Observons notre situation et réfléchissons si nous sommes de véritables croyants. Voici, lorsque nous voyons que les conditions ne sont pas en notre faveur, immédiatement nous sommes perdus désespérés abandonnant tout espoir de salut. Il se trouve donc que nous sommes très éloignés de la parfaite croyance qui est de croire que les causes ne sont pas les phénomènes déclencheurs. Et ne croyons pas que cette manière de voir la vie est la qualité réservée à une élite mais c’est un grand principe dans les fondements de la croyance et sur ce principe nous devrons rendre des comptes. Et lorsque les causes ne sont pas présentes, il faut toujours croire que les raisons ne sont là que pour cacher la vérité mais qu’en réalité seule la volonté de D-ieu est le déclencheur et que tout est possible même si les conditions causales naturelles sont absentes. Et il nous le sera reproché le jour du grand jugement même sur des situations plus qu’improbables: pourquoi n’avons-nous pas cru en la délivrance de divine?
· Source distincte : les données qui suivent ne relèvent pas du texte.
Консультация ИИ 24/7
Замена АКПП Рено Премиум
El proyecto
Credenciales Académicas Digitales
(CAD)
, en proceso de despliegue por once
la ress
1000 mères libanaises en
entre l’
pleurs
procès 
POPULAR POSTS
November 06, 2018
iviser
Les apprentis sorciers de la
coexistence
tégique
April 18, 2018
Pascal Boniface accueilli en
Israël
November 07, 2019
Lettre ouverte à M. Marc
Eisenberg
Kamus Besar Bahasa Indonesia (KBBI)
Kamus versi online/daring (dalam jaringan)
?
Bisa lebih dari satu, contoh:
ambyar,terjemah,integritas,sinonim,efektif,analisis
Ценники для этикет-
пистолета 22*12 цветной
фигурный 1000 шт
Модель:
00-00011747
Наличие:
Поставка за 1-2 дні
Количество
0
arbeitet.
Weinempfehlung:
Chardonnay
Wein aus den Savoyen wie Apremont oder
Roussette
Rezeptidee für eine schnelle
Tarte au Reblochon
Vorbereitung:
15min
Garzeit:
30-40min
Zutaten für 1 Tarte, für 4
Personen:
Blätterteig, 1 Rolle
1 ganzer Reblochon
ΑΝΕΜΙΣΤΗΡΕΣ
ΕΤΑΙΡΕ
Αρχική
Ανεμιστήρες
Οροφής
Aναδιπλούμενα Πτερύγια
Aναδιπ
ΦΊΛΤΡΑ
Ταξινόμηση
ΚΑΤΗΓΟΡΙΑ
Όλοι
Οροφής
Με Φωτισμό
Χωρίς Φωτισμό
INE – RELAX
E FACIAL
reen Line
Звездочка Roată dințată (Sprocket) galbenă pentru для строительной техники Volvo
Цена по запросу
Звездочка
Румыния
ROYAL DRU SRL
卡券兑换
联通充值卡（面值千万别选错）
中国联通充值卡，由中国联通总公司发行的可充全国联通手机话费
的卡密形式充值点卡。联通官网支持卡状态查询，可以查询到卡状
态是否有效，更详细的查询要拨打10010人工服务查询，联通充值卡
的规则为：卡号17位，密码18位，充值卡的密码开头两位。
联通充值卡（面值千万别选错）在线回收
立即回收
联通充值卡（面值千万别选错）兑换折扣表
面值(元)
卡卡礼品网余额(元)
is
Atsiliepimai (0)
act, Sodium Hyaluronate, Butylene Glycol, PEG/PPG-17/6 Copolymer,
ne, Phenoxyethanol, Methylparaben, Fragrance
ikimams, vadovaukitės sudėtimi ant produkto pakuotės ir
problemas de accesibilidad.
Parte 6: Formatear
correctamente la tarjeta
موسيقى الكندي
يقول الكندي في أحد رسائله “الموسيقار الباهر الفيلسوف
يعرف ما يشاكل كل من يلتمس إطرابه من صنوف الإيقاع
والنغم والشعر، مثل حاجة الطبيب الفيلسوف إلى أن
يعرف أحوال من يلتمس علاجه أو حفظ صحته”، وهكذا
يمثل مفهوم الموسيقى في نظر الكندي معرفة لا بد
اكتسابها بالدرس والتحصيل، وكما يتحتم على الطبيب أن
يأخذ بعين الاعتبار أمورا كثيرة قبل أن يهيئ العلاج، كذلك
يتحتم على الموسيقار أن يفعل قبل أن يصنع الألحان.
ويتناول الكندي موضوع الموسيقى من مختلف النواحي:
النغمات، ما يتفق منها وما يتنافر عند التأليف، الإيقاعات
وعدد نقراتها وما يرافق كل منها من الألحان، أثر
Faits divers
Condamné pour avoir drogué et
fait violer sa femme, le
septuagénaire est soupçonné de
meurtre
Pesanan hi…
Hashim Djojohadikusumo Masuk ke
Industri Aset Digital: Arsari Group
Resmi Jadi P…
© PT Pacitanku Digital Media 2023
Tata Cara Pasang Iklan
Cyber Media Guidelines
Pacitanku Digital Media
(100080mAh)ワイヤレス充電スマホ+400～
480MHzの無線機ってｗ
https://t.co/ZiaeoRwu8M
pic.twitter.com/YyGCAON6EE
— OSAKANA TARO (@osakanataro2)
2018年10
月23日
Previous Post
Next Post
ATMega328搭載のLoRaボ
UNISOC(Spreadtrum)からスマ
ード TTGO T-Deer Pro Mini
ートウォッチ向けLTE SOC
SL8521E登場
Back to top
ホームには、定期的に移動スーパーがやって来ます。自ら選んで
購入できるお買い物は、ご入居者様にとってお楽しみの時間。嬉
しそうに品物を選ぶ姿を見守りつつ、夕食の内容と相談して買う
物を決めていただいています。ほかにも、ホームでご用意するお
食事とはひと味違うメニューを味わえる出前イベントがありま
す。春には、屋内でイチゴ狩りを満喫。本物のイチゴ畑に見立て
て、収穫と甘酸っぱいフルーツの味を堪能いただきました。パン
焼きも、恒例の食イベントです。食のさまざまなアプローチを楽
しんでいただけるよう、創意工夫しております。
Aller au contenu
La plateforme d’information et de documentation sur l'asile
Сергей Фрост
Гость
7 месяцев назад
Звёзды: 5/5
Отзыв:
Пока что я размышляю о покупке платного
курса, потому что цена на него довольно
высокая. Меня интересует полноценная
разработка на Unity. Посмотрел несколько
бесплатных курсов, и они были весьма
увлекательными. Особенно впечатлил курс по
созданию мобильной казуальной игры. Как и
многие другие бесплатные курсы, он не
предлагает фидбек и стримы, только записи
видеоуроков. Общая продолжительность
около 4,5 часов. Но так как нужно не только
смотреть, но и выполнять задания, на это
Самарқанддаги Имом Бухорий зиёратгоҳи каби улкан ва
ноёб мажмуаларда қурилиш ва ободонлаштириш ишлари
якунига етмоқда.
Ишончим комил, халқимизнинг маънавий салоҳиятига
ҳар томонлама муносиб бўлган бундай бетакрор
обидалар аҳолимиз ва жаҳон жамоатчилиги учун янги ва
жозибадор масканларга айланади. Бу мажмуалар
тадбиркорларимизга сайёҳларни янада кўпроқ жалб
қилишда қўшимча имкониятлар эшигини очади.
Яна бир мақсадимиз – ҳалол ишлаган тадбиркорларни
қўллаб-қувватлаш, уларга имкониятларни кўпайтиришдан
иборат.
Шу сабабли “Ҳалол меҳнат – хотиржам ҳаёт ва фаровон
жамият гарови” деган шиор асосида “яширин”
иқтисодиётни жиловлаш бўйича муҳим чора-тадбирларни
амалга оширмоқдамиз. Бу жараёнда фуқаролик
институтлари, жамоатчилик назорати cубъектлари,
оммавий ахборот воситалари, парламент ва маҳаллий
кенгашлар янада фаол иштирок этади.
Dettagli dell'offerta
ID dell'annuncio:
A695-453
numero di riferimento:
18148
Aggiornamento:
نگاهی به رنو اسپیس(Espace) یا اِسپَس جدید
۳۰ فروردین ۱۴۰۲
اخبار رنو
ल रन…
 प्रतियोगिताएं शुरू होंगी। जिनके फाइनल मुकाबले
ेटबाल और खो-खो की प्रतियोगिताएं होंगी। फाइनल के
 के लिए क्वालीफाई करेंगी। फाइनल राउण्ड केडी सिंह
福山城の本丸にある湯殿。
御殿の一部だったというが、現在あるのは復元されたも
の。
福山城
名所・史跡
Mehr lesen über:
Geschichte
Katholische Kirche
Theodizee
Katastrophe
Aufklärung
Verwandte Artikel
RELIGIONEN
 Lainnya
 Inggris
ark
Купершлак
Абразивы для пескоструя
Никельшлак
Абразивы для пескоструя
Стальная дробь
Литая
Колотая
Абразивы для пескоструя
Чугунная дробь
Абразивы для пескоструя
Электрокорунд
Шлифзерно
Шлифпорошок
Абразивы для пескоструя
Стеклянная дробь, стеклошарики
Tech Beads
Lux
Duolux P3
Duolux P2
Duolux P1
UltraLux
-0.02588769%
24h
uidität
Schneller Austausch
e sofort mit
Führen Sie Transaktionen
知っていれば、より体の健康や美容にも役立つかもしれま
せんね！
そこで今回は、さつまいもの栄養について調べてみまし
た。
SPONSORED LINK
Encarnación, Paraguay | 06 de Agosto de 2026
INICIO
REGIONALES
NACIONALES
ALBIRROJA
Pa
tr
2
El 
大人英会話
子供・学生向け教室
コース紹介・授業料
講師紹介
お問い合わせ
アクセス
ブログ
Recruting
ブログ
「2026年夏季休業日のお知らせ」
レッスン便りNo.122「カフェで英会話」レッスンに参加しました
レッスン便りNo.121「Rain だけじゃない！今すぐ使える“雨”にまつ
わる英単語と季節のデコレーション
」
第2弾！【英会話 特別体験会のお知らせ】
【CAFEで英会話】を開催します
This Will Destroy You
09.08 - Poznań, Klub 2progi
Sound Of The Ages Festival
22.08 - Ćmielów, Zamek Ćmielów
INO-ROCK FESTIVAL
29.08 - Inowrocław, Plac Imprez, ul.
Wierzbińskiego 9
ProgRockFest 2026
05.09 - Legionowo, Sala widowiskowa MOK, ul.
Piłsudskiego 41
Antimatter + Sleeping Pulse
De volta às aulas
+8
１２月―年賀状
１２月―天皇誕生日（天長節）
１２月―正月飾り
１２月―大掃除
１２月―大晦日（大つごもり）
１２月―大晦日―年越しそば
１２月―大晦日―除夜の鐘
Car devant le roi des rois, nous nous tenons et devant lui, il n’y a aucune différence entre la réalité liée à l’enchaînement des causes et effets et la réalité parfaite détachée de cet enchaînement.
Notre situation spirituelle est tellement désastreuse que même lorsque nous ressentons que les événements tournent en notre faveur, nous ne faisons dépendre notre réussite non pas en D-ieu mais dans des circonstances favorables qui étaient propices à cette réussite ou encore pire dans cette formidable intelligence qui nous habite: ״ma force et la puissance de ma main fait cette guerre״.
Et tout ceci est inclus dans les paroles prophétiques « le juste par sa confiance il vivra ». Et ceci est évident car la pure croyance est perfection sans compromis aucun. Et lorsqu’un homme ne pense pas que D-ieu puisse changer l’ordre naturel de la création, il se trouve qu’il limite si l’on peut s’exprimer ainsi, la puissance divine et donc sa croyance n’est pas une véritable croyance. Il faut savoir que la puissance divine est non-sujette aux limites et en un moment il peut faire repousser à un manchot, un bras. Et ce n’est que parce que nous ne sommes pas aptes à vivre dans une réalité faites de miracles dévoilés que D-ieu dirige le monde dans une direction causale illusoire.
Et cette confiance ne peut s’acquérir qu’en supprimant totalement notre « ego ». C’est celui-ci qui se raccroche aux explications naturelles réflexe de survie car il ne peut supporter de disparaître. Mais cela n’est qu’une illusion car en fait plus on va dominer cet « ego » plus nous allons être conscient, plus nous allons laisser entrer en nous le divin, plus nous allons vivre une vie d’éternité sans aucune limite ni dans le temps ni dans la matière car aucune loi ne régira notre véritable être.